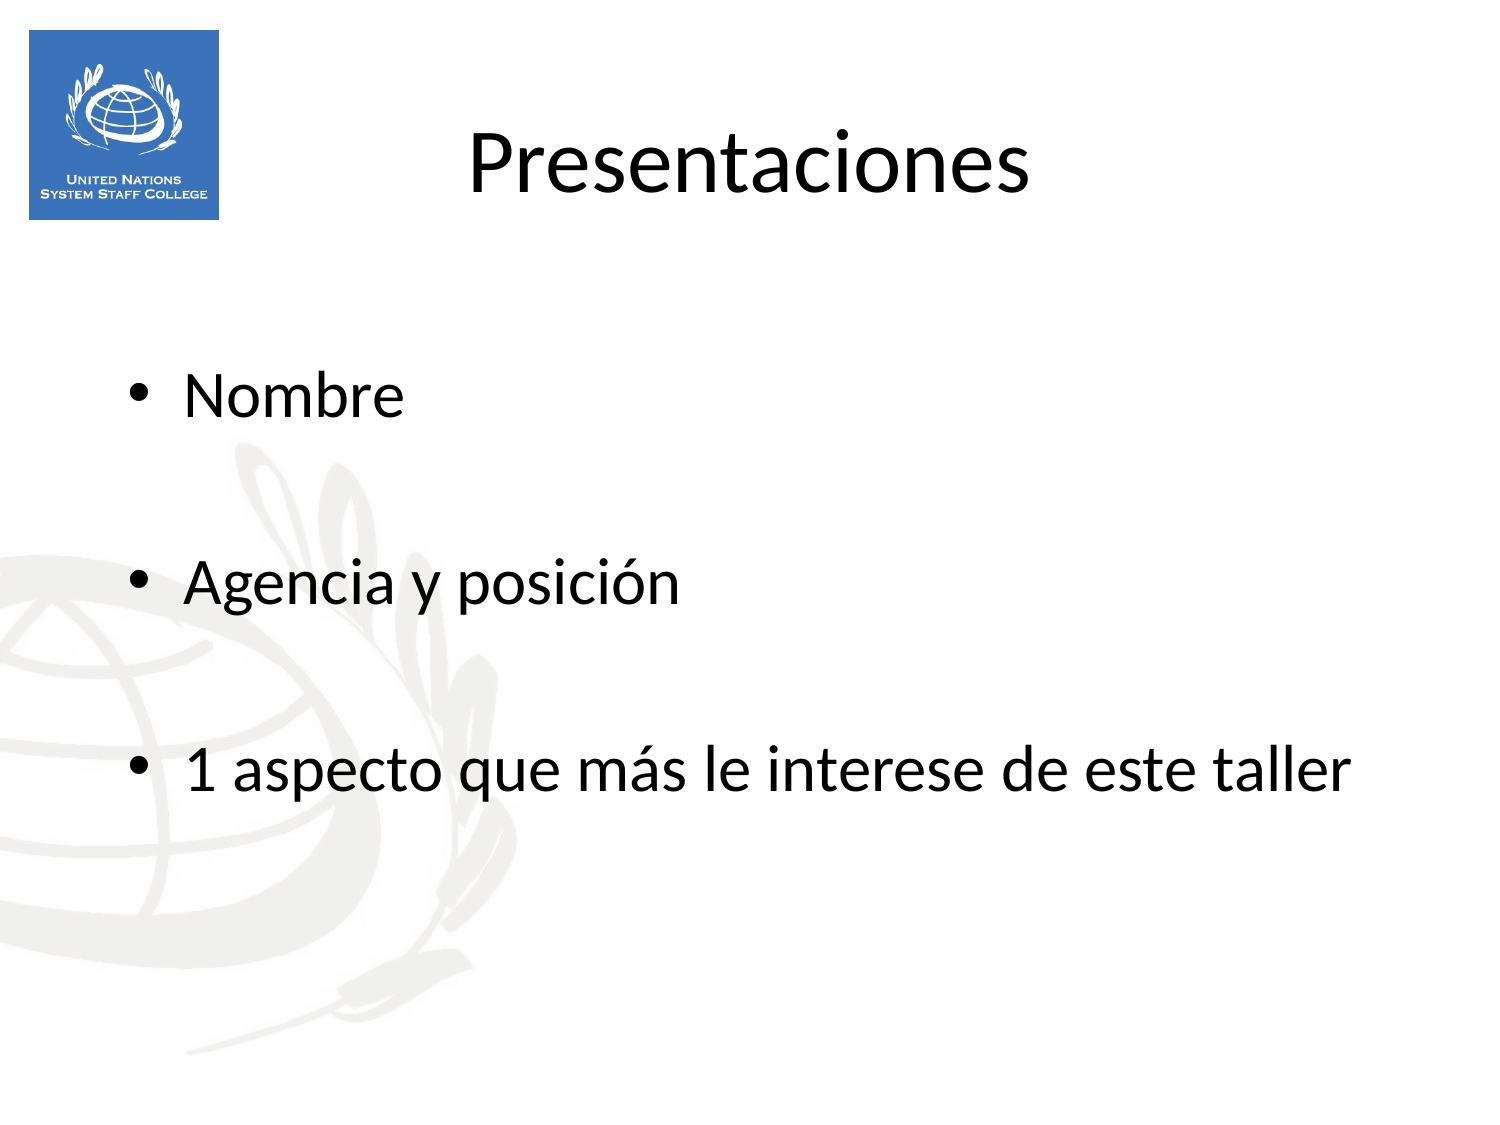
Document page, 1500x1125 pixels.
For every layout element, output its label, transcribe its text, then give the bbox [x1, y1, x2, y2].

picture [29, 30, 219, 220]
text_box Presentaciones [112, 62, 1388, 250]
text_box Nombre Agencia y posición 1 aspecto que más le interese de este taller [112, 343, 1388, 917]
━━━━━━━━━━━━━━━━━━━━
§ Assigned task:
Leaving the pictures out, output all of the listing exactly.

§ Output:
Document page, 1500x1125 pixels.
For every layout element, output its label, transcribe its text, then give the bbox [x1, y1, x2, y2].

picture [29, 30, 219, 220]
text_box Presentaciones [112, 62, 1388, 250]
text_box Nombre Agencia y posición 1 aspecto que más le interese de este taller [112, 343, 1388, 917]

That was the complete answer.